All statistical analyses were stratified by sex and used Stata statistical software, Version 14.2 (Stata Inc., College Station, TX, USA). Point estimates and standard errors were determined by applying person and replicate weights that accounted for the probability of participant selection and the clustered survey design, respectively. Descriptive statistics for sample characteristics are presented as weighted means (95% CI) or weighted percentages. After examining the distribution of the data, the following variables were log-transformed to improve normality: BMI, daily total sedentary time, and total energy intake. Weighted geometric means (95% CI) were used for all log-transformed variables.
The F test (for continuous data) and adjusted Pearson χ2 test (for categorical data) were used to determine sex-specific differences in sample characteristics by hypertension status. Multiple linear regression (for continuous outcomes) and logistic regression (for binary outcomes) were used to test for associations of frequencies of all EO, meal and snacks (continuous), and temporal eating patterns, with SBP and DBP (continuous) and hypertension prevalence (binary). Four models were tested: model 1 was an unadjusted model; model 2 adjusted for age (years, continuous), education level (low, medium or high), country of birth (Australia, other predominantly English-speaking countries, all other countries), smoking status (never, former or current), daily, meeting physical activity guidelines (yes/no), daily sedentary time (min; continuous), sleep duration (h, continuous), dieting for health reasons (yes/no); model 3 further adjusted for BMI, and model 4 further adjusted for total energy intake and DGI scores (both continuous).
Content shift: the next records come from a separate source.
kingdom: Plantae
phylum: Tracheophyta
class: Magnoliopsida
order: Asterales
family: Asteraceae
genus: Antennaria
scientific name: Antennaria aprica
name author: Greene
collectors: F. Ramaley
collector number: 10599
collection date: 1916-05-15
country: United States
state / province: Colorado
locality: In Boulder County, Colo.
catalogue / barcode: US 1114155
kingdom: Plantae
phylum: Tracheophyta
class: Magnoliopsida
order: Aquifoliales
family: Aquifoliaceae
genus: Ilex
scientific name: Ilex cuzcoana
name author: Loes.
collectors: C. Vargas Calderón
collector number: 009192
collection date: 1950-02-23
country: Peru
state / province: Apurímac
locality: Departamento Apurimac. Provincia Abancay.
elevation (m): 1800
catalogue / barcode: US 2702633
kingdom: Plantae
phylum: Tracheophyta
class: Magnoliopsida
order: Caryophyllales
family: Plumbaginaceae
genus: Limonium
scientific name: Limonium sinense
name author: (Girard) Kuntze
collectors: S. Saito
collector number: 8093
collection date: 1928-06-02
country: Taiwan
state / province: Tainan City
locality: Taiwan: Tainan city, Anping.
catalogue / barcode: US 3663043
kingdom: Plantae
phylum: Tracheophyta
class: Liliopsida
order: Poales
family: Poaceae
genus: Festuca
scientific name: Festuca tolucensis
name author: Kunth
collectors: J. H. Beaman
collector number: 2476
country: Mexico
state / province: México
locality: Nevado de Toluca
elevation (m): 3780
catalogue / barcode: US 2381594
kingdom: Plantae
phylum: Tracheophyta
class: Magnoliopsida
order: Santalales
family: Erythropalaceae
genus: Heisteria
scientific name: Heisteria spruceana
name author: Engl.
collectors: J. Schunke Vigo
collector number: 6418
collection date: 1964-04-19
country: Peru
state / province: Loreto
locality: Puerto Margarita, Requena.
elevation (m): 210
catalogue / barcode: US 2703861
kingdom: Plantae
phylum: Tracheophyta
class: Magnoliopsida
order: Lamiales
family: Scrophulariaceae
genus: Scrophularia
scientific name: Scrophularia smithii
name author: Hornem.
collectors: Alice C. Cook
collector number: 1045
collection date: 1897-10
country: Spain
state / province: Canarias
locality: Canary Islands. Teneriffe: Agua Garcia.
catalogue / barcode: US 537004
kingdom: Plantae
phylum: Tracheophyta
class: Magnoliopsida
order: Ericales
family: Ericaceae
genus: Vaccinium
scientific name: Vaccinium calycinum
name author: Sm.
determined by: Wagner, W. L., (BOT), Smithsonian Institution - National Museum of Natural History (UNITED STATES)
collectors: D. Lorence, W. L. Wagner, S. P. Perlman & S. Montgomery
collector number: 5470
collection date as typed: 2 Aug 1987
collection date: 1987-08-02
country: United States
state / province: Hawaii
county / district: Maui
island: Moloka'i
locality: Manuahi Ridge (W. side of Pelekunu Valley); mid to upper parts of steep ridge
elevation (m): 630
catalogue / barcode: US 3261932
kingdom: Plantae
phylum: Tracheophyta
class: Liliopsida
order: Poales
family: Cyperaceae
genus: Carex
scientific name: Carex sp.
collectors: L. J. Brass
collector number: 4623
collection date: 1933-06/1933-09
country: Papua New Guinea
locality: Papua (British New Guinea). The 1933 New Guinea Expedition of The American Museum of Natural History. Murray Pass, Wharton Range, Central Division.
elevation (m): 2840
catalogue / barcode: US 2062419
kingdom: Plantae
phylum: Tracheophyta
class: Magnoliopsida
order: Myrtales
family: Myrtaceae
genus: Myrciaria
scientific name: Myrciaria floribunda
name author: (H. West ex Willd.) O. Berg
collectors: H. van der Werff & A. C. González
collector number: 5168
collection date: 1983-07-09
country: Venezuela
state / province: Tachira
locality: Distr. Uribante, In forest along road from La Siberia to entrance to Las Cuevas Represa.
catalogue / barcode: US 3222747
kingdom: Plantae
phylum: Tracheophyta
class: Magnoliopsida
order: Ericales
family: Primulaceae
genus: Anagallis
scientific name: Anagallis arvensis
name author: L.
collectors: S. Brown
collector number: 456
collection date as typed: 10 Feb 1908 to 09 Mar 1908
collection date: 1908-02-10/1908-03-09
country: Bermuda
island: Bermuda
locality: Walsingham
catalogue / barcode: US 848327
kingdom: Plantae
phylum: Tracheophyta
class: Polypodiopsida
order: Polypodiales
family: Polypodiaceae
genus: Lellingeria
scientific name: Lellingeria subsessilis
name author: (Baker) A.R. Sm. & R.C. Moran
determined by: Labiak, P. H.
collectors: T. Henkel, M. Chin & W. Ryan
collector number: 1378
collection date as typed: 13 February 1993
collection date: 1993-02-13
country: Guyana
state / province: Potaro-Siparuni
In light of the previous research that reported a positive association among participants with the highest EO frequencies (i.e., > 5 EO) , in the present study, any observed statistically significant (P < 0.05) adjusted association between the continuous measures of frequencies of EO, meals, or snacks, and the outcome variables were further explored by examining associations for eating pattern frequency categories (e.g., 1–3 [reference], 4–5 or ≥ 6 EO; 1–2 [reference], 3 or > 3 meals and 0–1 [reference], and 2–3 or > 3 snacks). Finally, the effect of energy misreporting, defined as the ratio of total energy intake to total energy expenditure was considered ; however, its inclusion did not improve its predictive power when BMI was already in the model. A previous study has also shown that energy misreporting bias can be statistically corrected using predictors of energy misreporting (i.e., dieting behaviours and BMI) .
As data on BP medications use were not collected in the NNPAS , a sensitivity analysis was conducted that included only participants who self-reported no current or previous hypertensive disease (n = 1612 men and n = 1853 women).